Law, economy spurring rentals in Littleton
As plans for multifamily housing throughout the city proliferate, some people decry renters while others take offense.
“Renters are not equivalent to homeowners in a community,” said Amy Reed, owner of The Melting Pot, during the final hearing on the Nevada Place project in the heart of downtown. She cited concerns about crime and residents’ financial and civic investment.
“I don’t think that’s based in fact,” replied Charles Jordy. “I think it’s kind of a scare tactic. … It’s a path that’s chosen by many people at many points in their life.”
During the hearing, Littleton Councilor Jim Taylor mentioned a 2007 Colorado law that’s deterring developers from building for-sale condos. Taylor is the chair of the Denver Regional Council of Governments’ Metro Vision Implementation Task Force. While DRCOG has not taken a formal stance on the law, known as the Homeowner Protection Act, it is in the process of studying its effects.
“We met with the Colorado Home Builder Association, which regaled us with war stories of lawsuits that builders of for-sale units have lost,” said Taylor. “A short synopsis is that an unnamed law firm would purchase a unit, find something wrong and contact the HOA — required by law to be established — about a lawsuit. The HOA would join in a lawsuit against the builder for correction of the defect. To stop expensive litigation, the builder would settle.”
Taylor said other factors affecting building patterns include customer preference, foreclosures, the recession and overabundance of inventory.
The bill forced builders to stop the common practice of making buyers sign contracts that waived their rights to sue for claims of negligence. Realtors loved it.
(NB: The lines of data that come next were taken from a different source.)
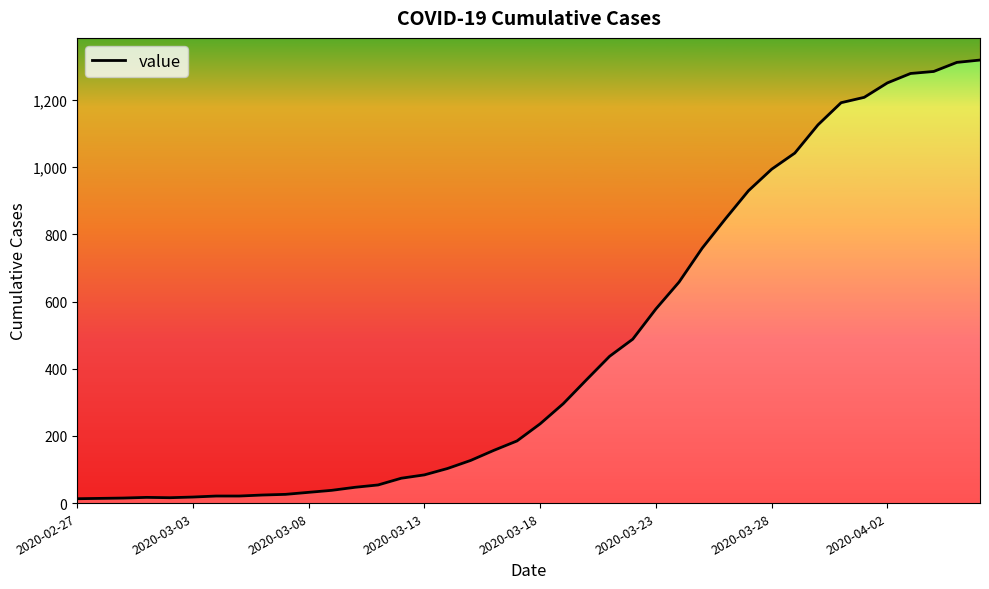

How many lines are shown in the chart?

1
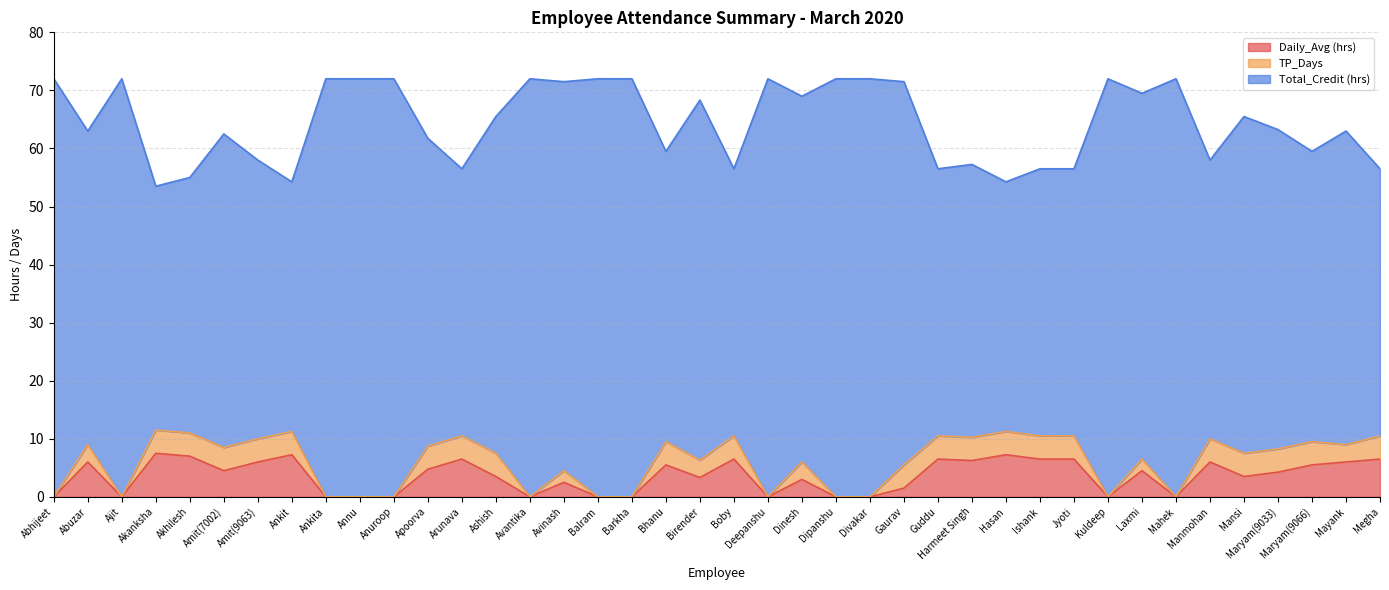

Which series has the largest total across all categories?

Total_Credit (hrs)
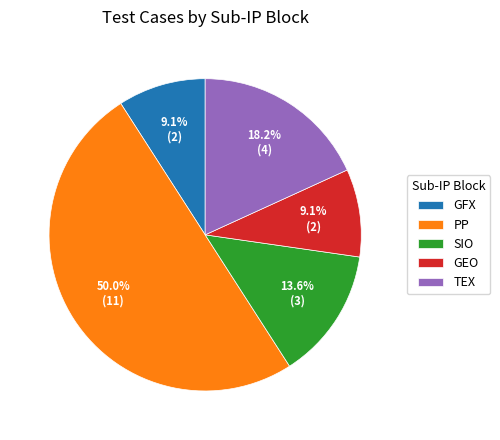

Do GEO and TEX together represent more than half of the pie?

No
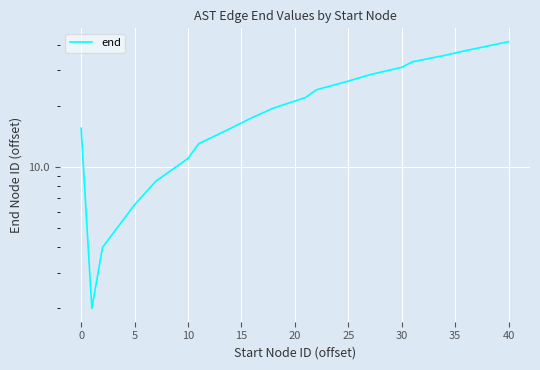

How many distinct data groups are displayed?

1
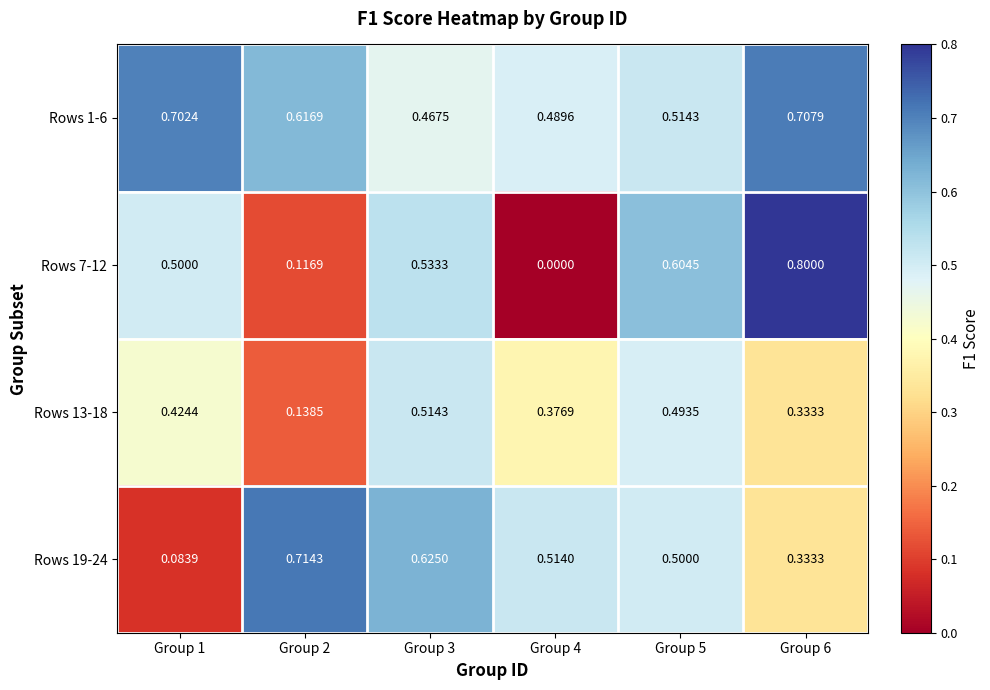

Which series has the widest spread of values?

Rows 7-12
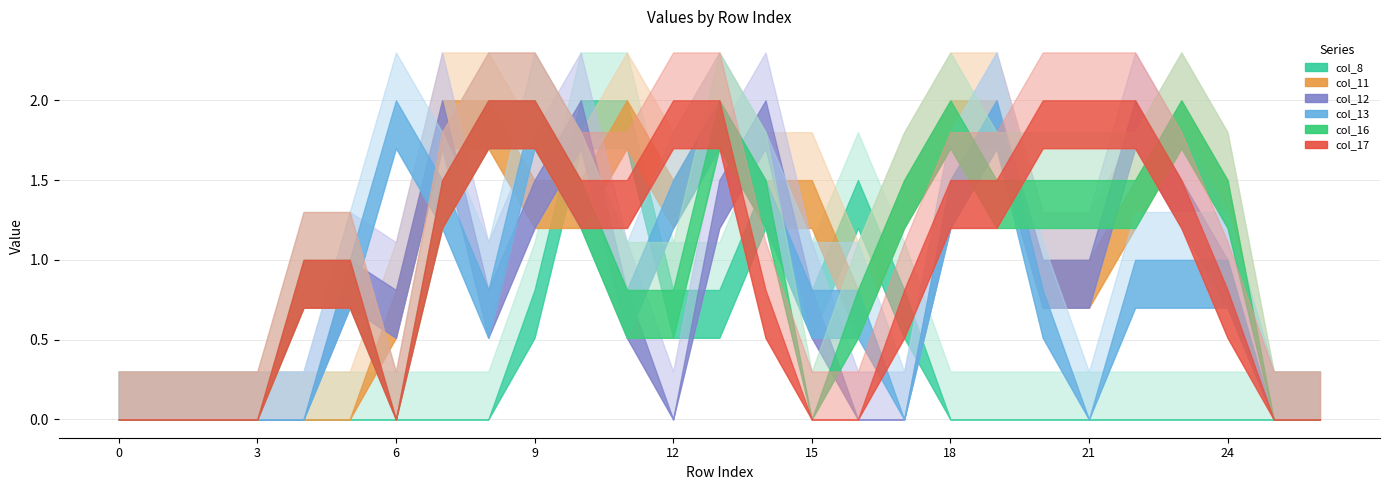

What is the value of the col_8 point at the 18th from the left?

0.8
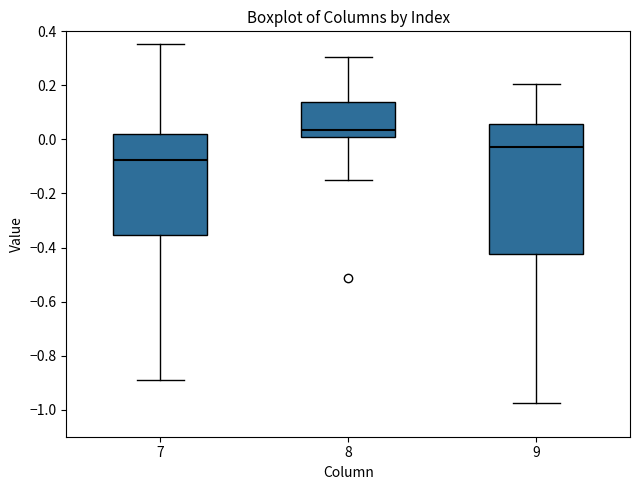

Reading left to right, read every box against the y-axis: the position of its median line, the range the box covers, and the ends of its whiskers. The values are not printed on the chart, so give them approximately, as read against the axis.

7: median -0.08, box -0.36 to 0.02, whiskers -0.88 to 0.36
8: median 0.04, box 0.00 to 0.14, whiskers -0.14 to 0.30
9: median -0.02, box -0.42 to 0.06, whiskers -0.98 to 0.20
“Realtors believe (the 2007 law) made homeowners who were victims of construction defects whole,” announced the Realtors Association in a flyer. “Homeowners that are legitimately victimized today still have a cause for action to recover damages.”
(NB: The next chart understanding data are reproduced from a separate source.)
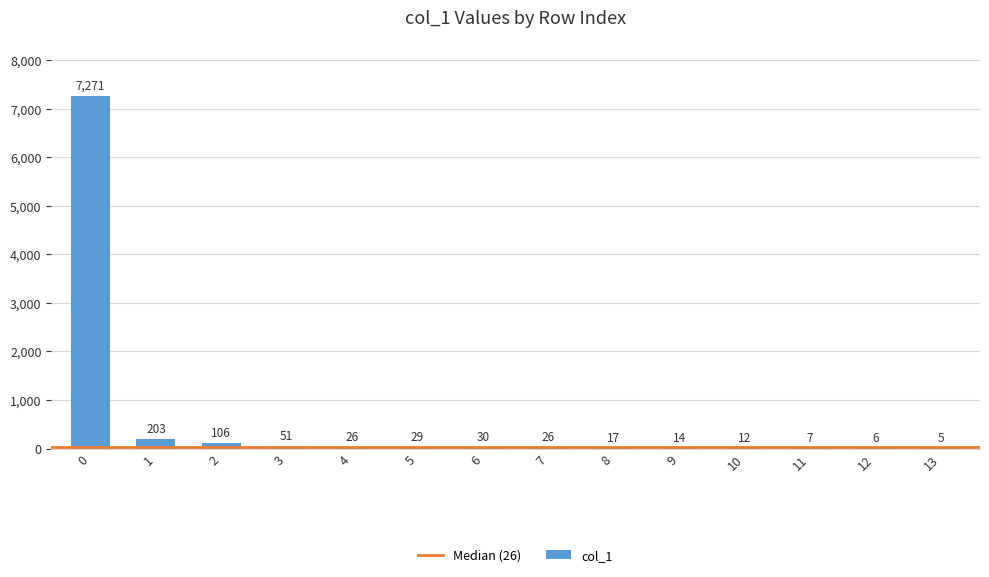

What is the sum of all values?

7803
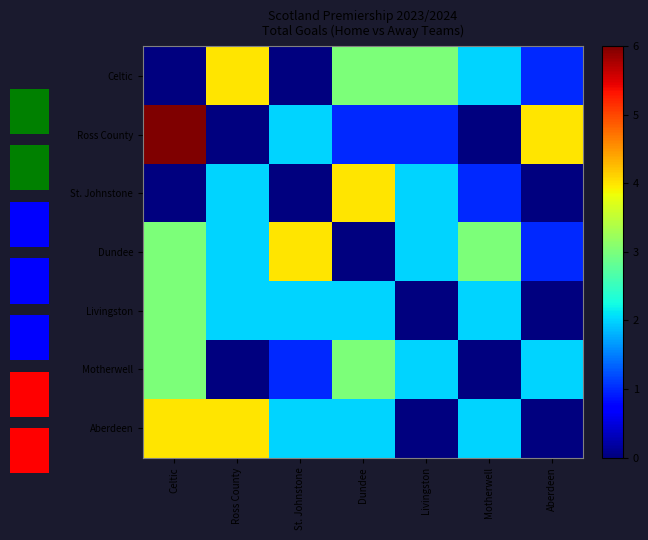

Which series has the largest total across all categories?

Dundee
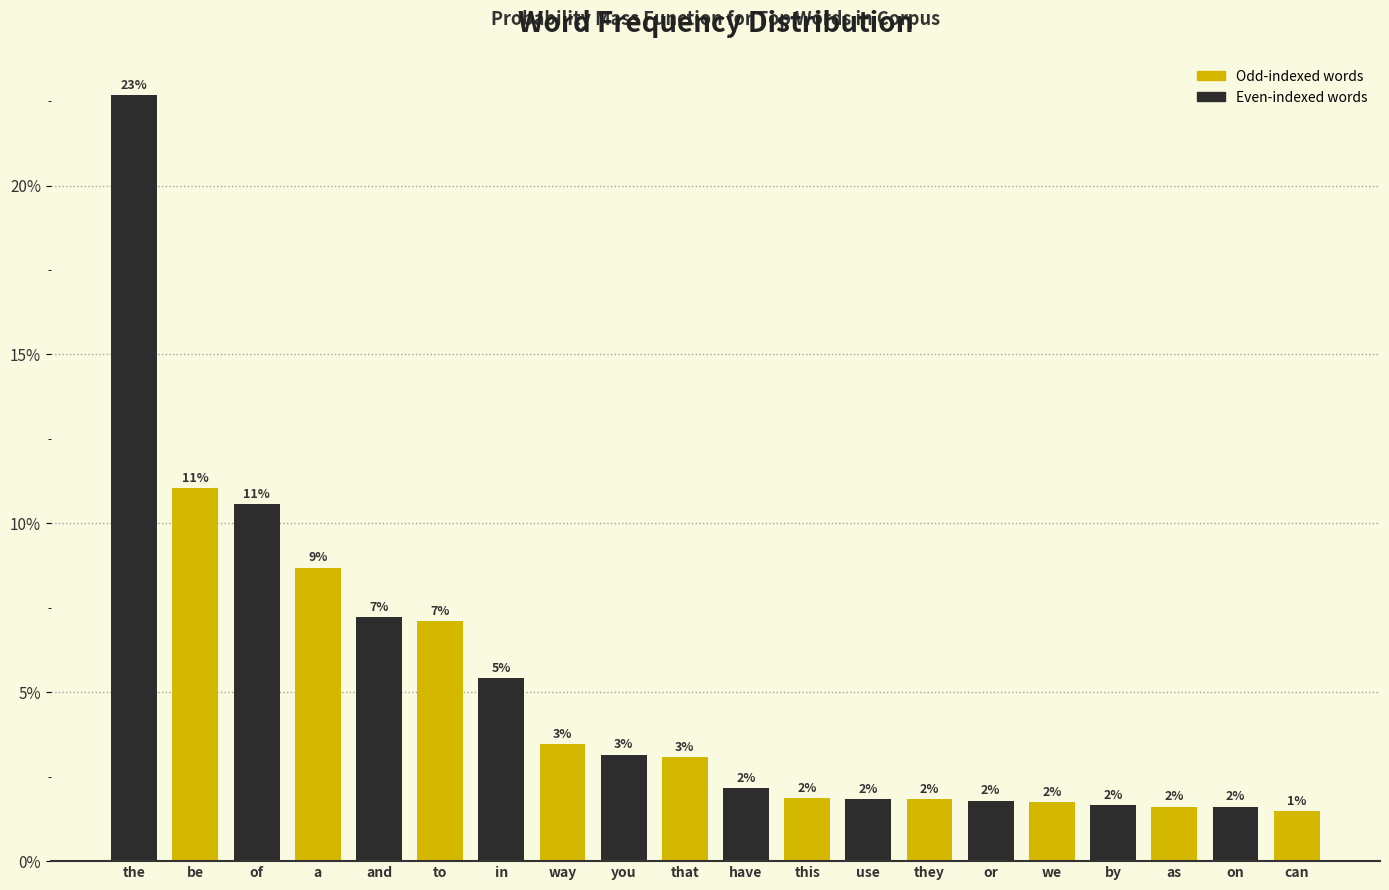

Does the chart contain any negative values?

No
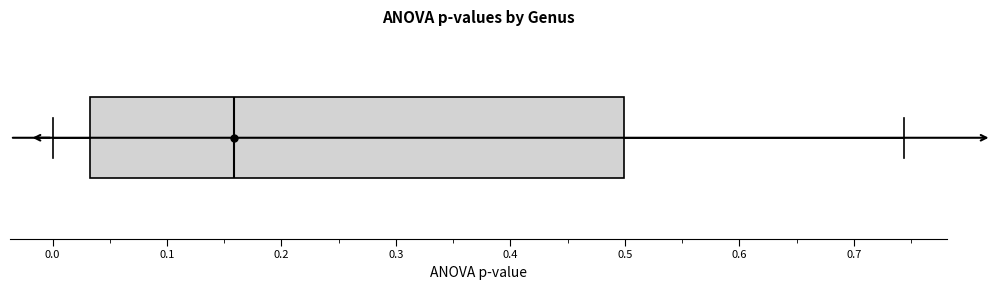

Read this box plot against the x-axis: the position of the median line, the range covered by the box, and the ends of both whiskers. The values are not printed on the chart, so give them approximately, as read against the axis.

median 0.16, box 0.03 to 0.50, whiskers 0.00 to 0.74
Builders and chambers of commerce, however, are supporting bills to decrease risk.
“Since 2007 … the percentage of owner-occupied, multi-family units built in the Denver metro area has declined from 25 percent of all units built to 2 percent,” reads a CHBA flyer. “With the increased risk of litigation, developers have clearly avoided construction of new multi-family development.”
City staff opened the door to more multifamily projects last year by applying for urban-center status from DRCOG. Those are defined as “active, pedestrian-, bicycle-, and transit-friendly places that are more dense and mixed in use than surrounding areas.”
Urban centers are often near light-rail stations, as a major focus is on reducing driving and the resultant pollution. The Englewood and Lucent stations, for example, are so designated. Ideally, according to DRCOG, many people who live in the area would also work there, thus the higher density.